Source document.
Why are spinlocks useful? Would you use a spinlock in every place where you’re currently using a mutex?
Spinlocks are useful when the critical section is very short. This prevents having to context switch and check conditions/mutexe’s etc (many cycles to do all that when critical section may be really short).
No - really depends on what the critical section looks like.
It’s also important to note that spin-waiting can cause other processes to slow by consuming communication bandwidth (Anderson)
Do you understand why is it useful to have more powerful synchronization constructs, like reader-writer locks or monitors? What about them makes them more powerful than using spinlocks, or mutexes and condition variables?
They are less error prone and more expressive. Monitors can have enter/exit code that is implicitly executed for you so you don’t forget to do it. This prevents difficult to trace errors. They provide sync structures with a better granularity to the type of critical section they are protecting. Example: reader/writer locks are specific to the types of access they protect.
Which lock types are best under low and high load (test_and_set, queuing, test_and_test_and_set, etc)?
Ultimately: • High Load • Queue is BEST under high load • Static better than dynamic • Low Load • test_and_test_and_set is best • Queueing lock is worst
What are the basic differences in using programmed I/O vs. DMA support?
Programmed I/O:
•Programmed I/O: No additional HW support needed; interacts directly with the command and data registers; takes multiple CPU store instructions; better for small data transfers.
DMA:
• Relies on DMA Controller; Less store instructions but DMA configuration is more complex and can take more overall CPU cycles; better for large data transfers.
So for 1500B packet, with 8byte registers you would need:
• 1 CPU access to request packet transmission
• 1 DMA configuration operation
DMA config is more complex, so for smaller transfers, programmed I/O still takes less operations than DMA.
DMA controller requires data to be in memory buffer until transfer is complete - they are pinned - non-swappable
Do you understand the relationship between the various data structures (block sizes, addressing scheme, etc.) and the total size of the files or the file system that can be supported on a system?
Data Structures and Relationships •inodes point to file meta data + all the blocks that represent the file • inodes have: • direct blocks • single indirect • double indirect • and so on...
For the virtual file system stack, we mention several optimizations that can reduce the overheads associated with accessing the physical device. Do you understand how each of these optimizations changes how or how much we need to access the device?
- buffer/caching - reduce # accesses
- in main memory
- read/write from cache
- periodically flush to disk (fsync)
- I/O Scheduling - reduce disk head movement
- maximize sequential vs random access
- write block 25, write block 17 => write 17, 25
- prefetching - increase cache hits
- leverages locality
- eg, read block 17 => read also 18, 19
- journaling/logging - reduce random access
- “describe” write in log: block, offset, value …
- periodically apply update to proper disk locations
What’s hosted vs. bare-metal virtualization? What’s paravirtualization, why is it useful?
Hosted:
• Host OS has a VMM module that invoked drivers as needed
• Host owns all hardware
• KVM (Kernel Based VM)
Bare-Metal:
• A hypervisor (vmm) controls resource allocation to all of the VM’s present and controls access to the underlying hardware.
• Has a privileged service VM to deal with devices and device access
• ESX, Zen
Paravirtualization:
• A modified version of the OS so that it’s aware it is being virtualized.
• Makes explicit calls to hypervisor (hypercalls)
What were the problems with virtualizing x86? How does protection of x86 used to work and how does it work now?

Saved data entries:

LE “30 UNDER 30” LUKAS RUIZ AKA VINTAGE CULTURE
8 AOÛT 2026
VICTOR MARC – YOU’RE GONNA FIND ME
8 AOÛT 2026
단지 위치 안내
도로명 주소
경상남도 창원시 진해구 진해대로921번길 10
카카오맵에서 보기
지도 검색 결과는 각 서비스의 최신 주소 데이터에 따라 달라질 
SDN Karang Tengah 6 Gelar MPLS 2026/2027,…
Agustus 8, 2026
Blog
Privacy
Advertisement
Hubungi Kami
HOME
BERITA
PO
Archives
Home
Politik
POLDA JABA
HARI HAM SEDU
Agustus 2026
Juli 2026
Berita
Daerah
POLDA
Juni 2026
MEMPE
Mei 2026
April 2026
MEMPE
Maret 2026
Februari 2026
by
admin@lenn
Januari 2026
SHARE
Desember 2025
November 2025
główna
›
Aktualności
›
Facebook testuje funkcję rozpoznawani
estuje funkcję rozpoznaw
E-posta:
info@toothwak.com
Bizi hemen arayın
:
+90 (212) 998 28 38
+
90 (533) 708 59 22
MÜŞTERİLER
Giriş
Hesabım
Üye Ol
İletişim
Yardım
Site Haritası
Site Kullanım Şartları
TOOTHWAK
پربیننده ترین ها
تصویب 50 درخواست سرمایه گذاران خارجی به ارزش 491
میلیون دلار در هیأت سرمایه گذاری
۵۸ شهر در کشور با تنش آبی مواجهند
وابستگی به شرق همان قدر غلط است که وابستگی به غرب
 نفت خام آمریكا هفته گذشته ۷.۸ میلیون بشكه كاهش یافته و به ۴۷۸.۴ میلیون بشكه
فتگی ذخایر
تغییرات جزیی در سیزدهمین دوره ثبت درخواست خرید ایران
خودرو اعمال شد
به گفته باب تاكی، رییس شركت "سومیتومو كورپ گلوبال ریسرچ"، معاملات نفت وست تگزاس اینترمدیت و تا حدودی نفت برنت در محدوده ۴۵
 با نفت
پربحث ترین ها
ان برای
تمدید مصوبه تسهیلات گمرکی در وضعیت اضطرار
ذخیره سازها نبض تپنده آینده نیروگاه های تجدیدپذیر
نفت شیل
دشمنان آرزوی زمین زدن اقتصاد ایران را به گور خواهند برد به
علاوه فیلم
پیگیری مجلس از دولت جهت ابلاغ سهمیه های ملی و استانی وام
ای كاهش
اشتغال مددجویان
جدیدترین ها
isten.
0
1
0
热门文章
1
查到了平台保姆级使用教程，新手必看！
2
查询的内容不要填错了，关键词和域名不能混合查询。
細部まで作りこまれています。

Task instructions.
1. Answer these questions from the operating systems review notes:
(a) Which lock type is best under low load?
(b) What must happen to data handled by the DMA controller until the transfer is complete?
(c) Which file system optimization leverages locality?
2. Please reproduce the stretch of the operating systems review notes from "For the virtual" through "to disk (fsync)".
3. According to the operating systems review notes, why are spinlocks useful when the critical section is very short? Answer in one to three sentences.

Solutions per task.
1.
(a) test_and_test_and_set
(b) It must stay in a memory buffer, pinned and non-swappable.
(c) Prefetching

2.
For the virtual file system stack, we mention several optimizations that can reduce the overheads associated with accessing the physical device. Do you understand how each of these optimizations changes how or how much we need to access the device?
- buffer/caching - reduce # accesses
- in main memory
- read/write from cache
- periodically flush to disk (fsync)

3. A spinlock avoids a context switch and the checking of conditions and mutexes. Those steps take many cycles, and that cost is not worth it when the critical section may be really short.